- **EXERCISE INSTRUCTIONS**
Copy the items below, starting at the beginning and ending with the line that contains "în acest an.". Substitute "couvercle" for "abattant" and leave everything else unchanged.

-- Opening Marker --

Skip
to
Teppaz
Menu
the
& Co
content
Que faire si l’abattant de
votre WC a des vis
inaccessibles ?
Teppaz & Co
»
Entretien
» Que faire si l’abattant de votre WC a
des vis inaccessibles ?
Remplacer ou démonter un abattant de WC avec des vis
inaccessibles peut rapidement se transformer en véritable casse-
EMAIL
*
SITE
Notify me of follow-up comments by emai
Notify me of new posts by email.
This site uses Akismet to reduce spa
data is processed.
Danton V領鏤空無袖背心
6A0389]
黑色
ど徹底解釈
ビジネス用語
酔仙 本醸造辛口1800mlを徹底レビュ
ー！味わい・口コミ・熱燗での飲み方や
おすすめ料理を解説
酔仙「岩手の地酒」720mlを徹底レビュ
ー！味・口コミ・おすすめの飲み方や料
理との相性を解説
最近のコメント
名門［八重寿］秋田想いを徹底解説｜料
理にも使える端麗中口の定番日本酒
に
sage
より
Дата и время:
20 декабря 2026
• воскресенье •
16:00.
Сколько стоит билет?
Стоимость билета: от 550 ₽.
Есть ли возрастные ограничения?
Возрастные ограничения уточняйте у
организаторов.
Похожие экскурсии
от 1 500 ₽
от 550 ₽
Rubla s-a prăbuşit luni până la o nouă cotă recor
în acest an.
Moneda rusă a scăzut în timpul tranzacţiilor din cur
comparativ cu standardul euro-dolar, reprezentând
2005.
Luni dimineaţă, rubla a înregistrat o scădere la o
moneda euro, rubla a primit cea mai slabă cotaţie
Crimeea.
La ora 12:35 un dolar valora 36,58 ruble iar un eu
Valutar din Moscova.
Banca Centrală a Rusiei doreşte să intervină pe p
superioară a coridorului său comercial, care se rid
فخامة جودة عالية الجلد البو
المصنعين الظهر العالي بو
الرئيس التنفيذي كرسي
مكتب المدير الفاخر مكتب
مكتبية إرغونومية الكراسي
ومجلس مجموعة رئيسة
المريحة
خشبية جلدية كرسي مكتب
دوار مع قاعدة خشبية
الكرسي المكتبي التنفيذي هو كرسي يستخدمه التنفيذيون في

-- Closing Marker --

- **EXERCISE SOLUTION**
Skip
to
Teppaz
Menu
the
& Co
content
Que faire si l’couvercle de
votre WC a des vis
inaccessibles ?
Teppaz & Co
»
Entretien
» Que faire si l’couvercle de votre WC a
des vis inaccessibles ?
Remplacer ou démonter un couvercle de WC avec des vis
inaccessibles peut rapidement se transformer en véritable casse-
EMAIL
*
SITE
Notify me of follow-up comments by emai
Notify me of new posts by email.
This site uses Akismet to reduce spa
data is processed.
Danton V領鏤空無袖背心
6A0389]
黑色
ど徹底解釈
ビジネス用語
酔仙 本醸造辛口1800mlを徹底レビュ
ー！味わい・口コミ・熱燗での飲み方や
おすすめ料理を解説
酔仙「岩手の地酒」720mlを徹底レビュ
ー！味・口コミ・おすすめの飲み方や料
理との相性を解説
最近のコメント
名門［八重寿］秋田想いを徹底解説｜料
理にも使える端麗中口の定番日本酒
に
sage
より
Дата и время:
20 декабря 2026
• воскресенье •
16:00.
Сколько стоит билет?
Стоимость билета: от 550 ₽.
Есть ли возрастные ограничения?
Возрастные ограничения уточняйте у
организаторов.
Похожие экскурсии
от 1 500 ₽
от 550 ₽
Rubla s-a prăbuşit luni până la o nouă cotă recor
în acest an.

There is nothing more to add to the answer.